Encultured aesthetics names the community-held criteria of excellence that emerge from a community of practice where practitioners and knowledgeable spectators continually interact. In Africana perspective, spectators are not passive witnesses but co-creators—offering call and response, shaping context, and providing material from which the artist “weaves” performance. Reading the room becomes integral to composition, with shared sense thickened through iterative performance: affirming the core by circling around it, extending and revisiting, creating scores that are flexible rather than fixed. This weaving of present time with present presence—the people gathered and their conditions—ensures that each performance remains responsive. Such dynamics also explain why Africana compositions resist precise notation; one would have to notate not only the steps but the aesthesis of the moment itself. Swing timing, syncopation, derivative iterations, and the recursive refrains of spirituals and gospel exemplify how communal aesthesis is generated in performance. These structures sustain a collective intelligence that is more than the recreation of aesthetics: they enact, revise, and reaffirm meaning in real time.

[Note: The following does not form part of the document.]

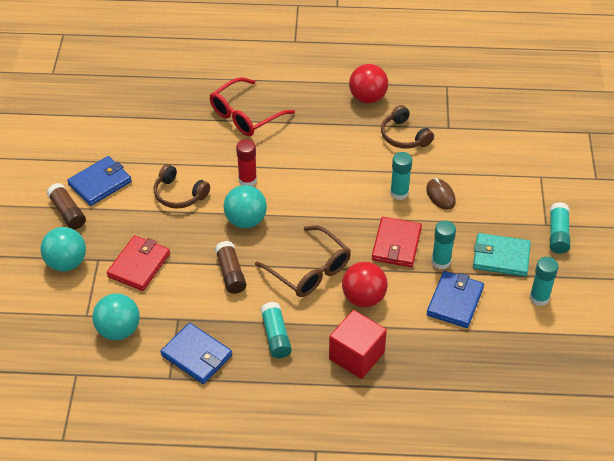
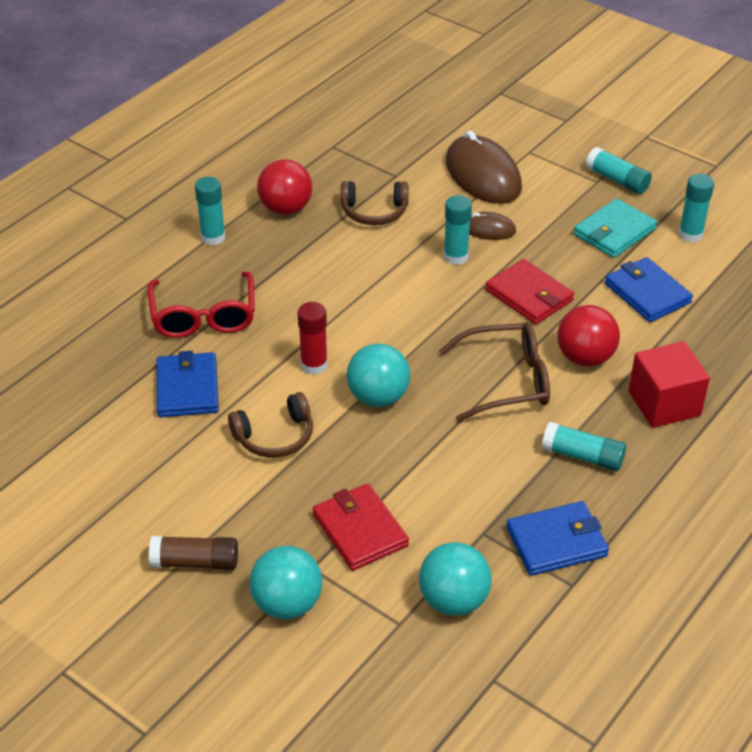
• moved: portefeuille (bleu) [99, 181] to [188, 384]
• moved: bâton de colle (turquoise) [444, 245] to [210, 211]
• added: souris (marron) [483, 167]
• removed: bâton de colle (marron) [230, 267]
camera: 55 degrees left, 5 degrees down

Encultured aesthesis names the sensory and relational orientation that makes this process possible. It operates through limbic resonance, entrainment, and entanglement—the deep synchronization of bodies, sounds, and intentions. It is how performers and witnesses sense each other, receive and are received, and become each other’s “felt material.” In this mode, co-presence is not incidental but constitutive. Musicians rely on deep listening to “jam,” dancers groove in dialogue with each other’s timing, and audiences join through resonance, completing the circuit. Though often described as elusive “feeling,” encultured aesthesis is also trained, disciplined, and cultivated: a skillset, a sensibility, and a philosophy. It cannot be reproduced mechanically, yet it emerges from core principles enacted, adapted, and reborn with each iteration. Like ancestors who remain active across generations, encultured aesthesis is multitemporal—shaping what comes after, activating what came before, and sustaining the present as a living convergence.